[Written task] Without any images, write the data out exactly as it appears.

(Stored data entries)
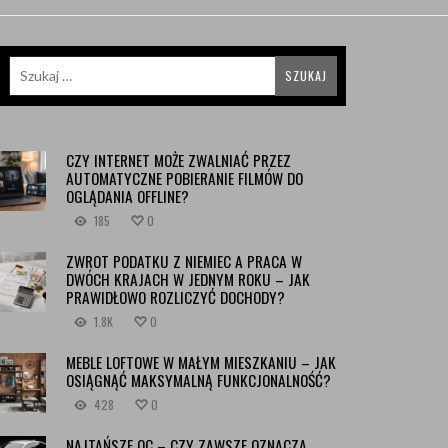
CZY INTERNET MOŻE ZWALNIAĆ PRZEZ
AUTOMATYCZNE POBIERANIE FILMÓW DO
OGLĄDANIA OFFLINE?
185
0
ZWROT PODATKU Z NIEMIEC A PRACA W
DWÓCH KRAJACH W JEDNYM ROKU – JAK
PRAWIDŁOWO ROZLICZYĆ DOCHODY?
1.8K
0
MEBLE LOFTOWE W MAŁYM MIESZKANIU – JAK
OSIĄGNĄĆ MAKSYMALNĄ FUNKCJONALNOŚĆ?
428
0
NAJTAŃSZE OC – CZY ZAWSZE OZNACZA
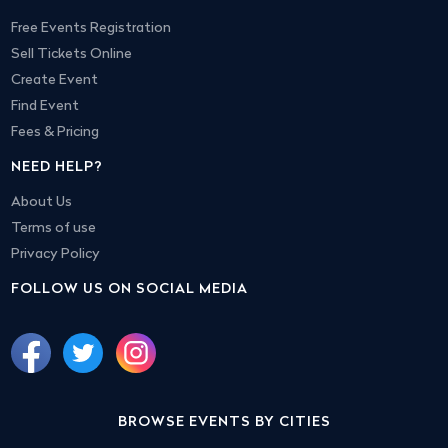
Free Events Registration
Sell Tickets Online
Create Event
Find Event
Fees & Pricing
NEED HELP?
About Us
Terms of use
Privacy Policy
FOLLOW US ON SOCIAL MEDIA
BROWSE EVENTS BY CITIES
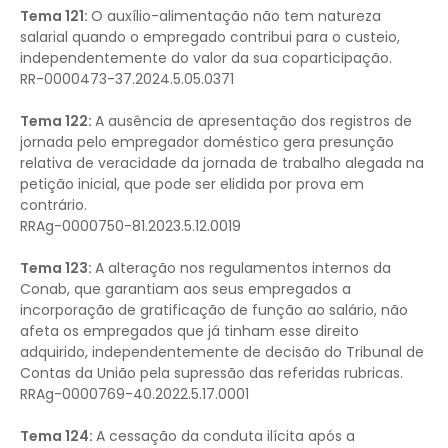
Tema 121:
O auxílio-alimentação não tem natureza
salarial quando o empregado contribui para o custeio,
independentemente do valor da sua coparticipação.
RR-0000473-37.2024.5.05.0371
Tema 122:
A ausência de apresentação dos registros de
jornada pelo empregador doméstico gera presunção
relativa de veracidade da jornada de trabalho alegada na
petição inicial, que pode ser elidida por prova em
contrário.
RRAg-0000750-81.2023.5.12.0019
Tema 123:
A alteração nos regulamentos internos da
Conab, que garantiam aos seus empregados a
incorporação de gratificação de função ao salário, não
afeta os empregados que já tinham esse direito
adquirido, independentemente de decisão do Tribunal de
Contas da União pela supressão das referidas rubricas.
RRAg-0000769-40.2022.5.17.0001
Tema 124:
A cessação da conduta ilícita após a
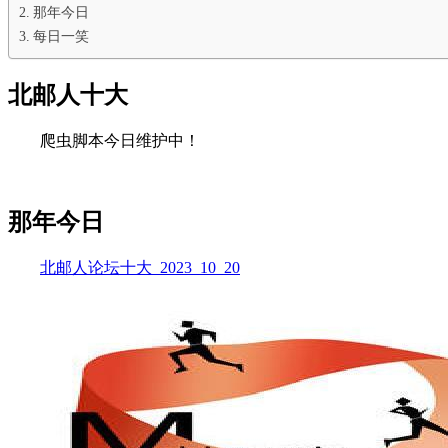
那年今日
每日一笑
北邮人十大
爬虫脚本今日维护中！
那年今日
北邮人论坛十大_2023_10_20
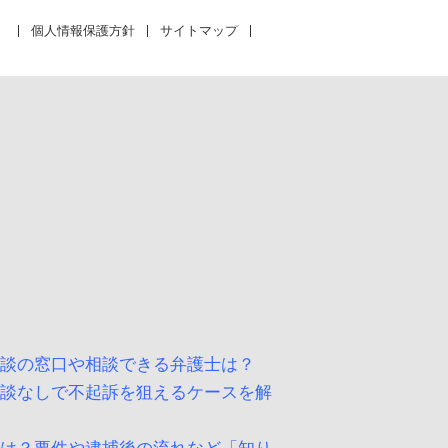
個人情報保護方針
サイトマップ
相談の窓口や相談できる弁護士は？
示談なしで不起訴を狙えるケースを解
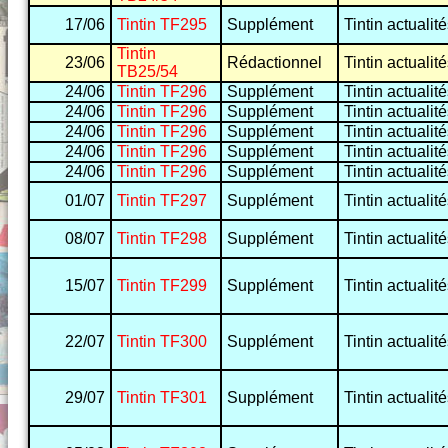
17/06
Tintin TF295
Supplément
Tintin actualit
Tintin
23/06
Rédactionnel
Tintin actualit
TB25/54
24/06
Tintin TF296
Supplément
Tintin actualit
24/06
Tintin TF296
Supplément
Tintin actualit
24/06
Tintin TF296
Supplément
Tintin actualit
24/06
Tintin TF296
Supplément
Tintin actualit
24/06
Tintin TF296
Supplément
Tintin actualit
01/07
Tintin TF297
Supplément
Tintin actualit
08/07
Tintin TF298
Supplément
Tintin actualit
15/07
Tintin TF299
Supplément
Tintin actualit
22/07
Tintin TF300
Supplément
Tintin actualit
29/07
Tintin TF301
Supplément
Tintin actualit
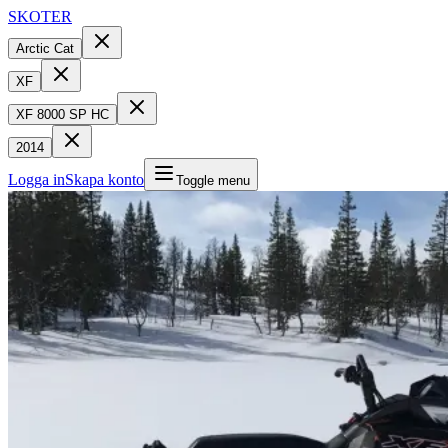
SKOTER
Arctic Cat
XF
XF 8000 SP HC
2014
Logga in
Skapa konto
Toggle menu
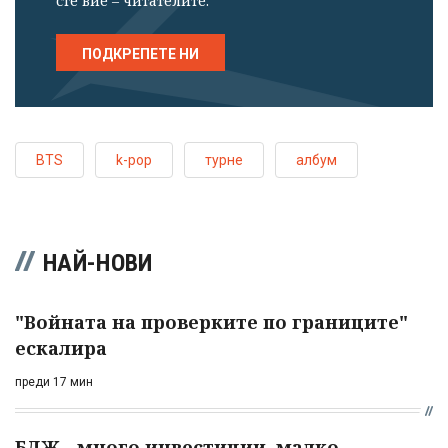
сте вие – читателите.
ПОДКРЕПЕТЕ НИ
BTS
k-pop
турне
албум
НАЙ-НОВИ
"Войната на проверките по границите"
ескалира
преди 17 мин
БДЖ - много инвестиции, малко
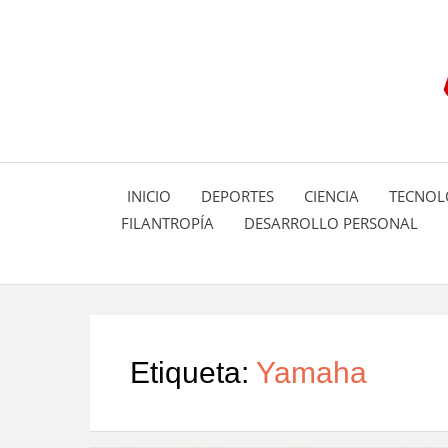
INICIO
DEPORTES
CIENCIA
TECNOL
FILANTROPÍA
DESARROLLO PERSONAL
Etiqueta:
Yamaha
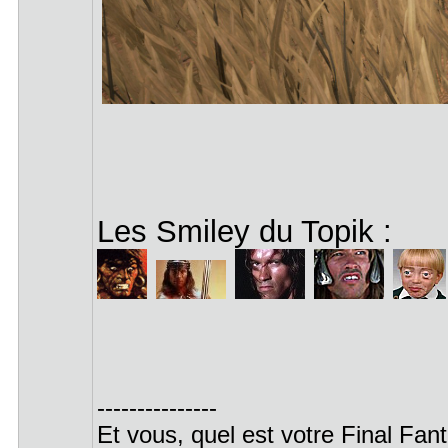
Les Smiley du Topik :
---------------
Et vous, quel est votre Final Fa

[Result of the task]
CZY INTERNET MOŻE ZWALNIAĆ PRZEZ
AUTOMATYCZNE POBIERANIE FILMÓW DO
OGLĄDANIA OFFLINE?
185
0
ZWROT PODATKU Z NIEMIEC A PRACA W
DWÓCH KRAJACH W JEDNYM ROKU – JAK
PRAWIDŁOWO ROZLICZYĆ DOCHODY?
1.8K
0
MEBLE LOFTOWE W MAŁYM MIESZKANIU – JAK
OSIĄGNĄĆ MAKSYMALNĄ FUNKCJONALNOŚĆ?
428
0
NAJTAŃSZE OC – CZY ZAWSZE OZNACZA
Free Events Registration
Sell Tickets Online
Create Event
Find Event
Fees & Pricing
NEED HELP?
About Us
Terms of use
Privacy Policy
FOLLOW US ON SOCIAL MEDIA
BROWSE EVENTS BY CITIES
Tema 121:
O auxílio-alimentação não tem natureza
salarial quando o empregado contribui para o custeio,
independentemente do valor da sua coparticipação.
RR-0000473-37.2024.5.05.0371
Tema 122:
A ausência de apresentação dos registros de
jornada pelo empregador doméstico gera presunção
relativa de veracidade da jornada de trabalho alegada na
petição inicial, que pode ser elidida por prova em
contrário.
RRAg-0000750-81.2023.5.12.0019
Tema 123:
A alteração nos regulamentos internos da
Conab, que garantiam aos seus empregados a
incorporação de gratificação de função ao salário, não
afeta os empregados que já tinham esse direito
adquirido, independentemente de decisão do Tribunal de
Contas da União pela supressão das referidas rubricas.
RRAg-0000769-40.2022.5.17.0001
Tema 124:
A cessação da conduta ilícita após a
那年今日
每日一笑
北邮人十大
爬虫脚本今日维护中！
那年今日
北邮人论坛十大_2023_10_20
個人情報保護方針
サイトマップ
相談の窓口や相談できる弁護士は？
示談なしで不起訴を狙えるケースを解
17/06
Tintin TF295
Supplément
Tintin actualit
Tintin
23/06
Rédactionnel
Tintin actualit
TB25/54
24/06
Tintin TF296
Supplément
Tintin actualit
24/06
Tintin TF296
Supplément
Tintin actualit
24/06
Tintin TF296
Supplément
Tintin actualit
24/06
Tintin TF296
Supplément
Tintin actualit
24/06
Tintin TF296
Supplément
Tintin actualit
01/07
Tintin TF297
Supplément
Tintin actualit
08/07
Tintin TF298
Supplément
Tintin actualit
15/07
Tintin TF299
Supplément
Tintin actualit
22/07
Tintin TF300
Supplément
Tintin actualit
29/07
Tintin TF301
Supplément
Tintin actualit
SKOTER
Arctic Cat
XF
XF 8000 SP HC
2014
Logga in
Skapa konto
Toggle menu
сте вие – читателите.
ПОДКРЕПЕТЕ НИ
BTS
k-pop
турне
албум
НАЙ-НОВИ
"Войната на проверките по границите"
ескалира
преди 17 мин
БДЖ - много инвестиции, малко
INICIO
DEPORTES
CIENCIA
TECNOL
FILANTROPÍA
DESARROLLO PERSONAL
Etiqueta:
Yamaha
Les Smiley du Topik :
---------------
Et vous, quel est votre Final Fa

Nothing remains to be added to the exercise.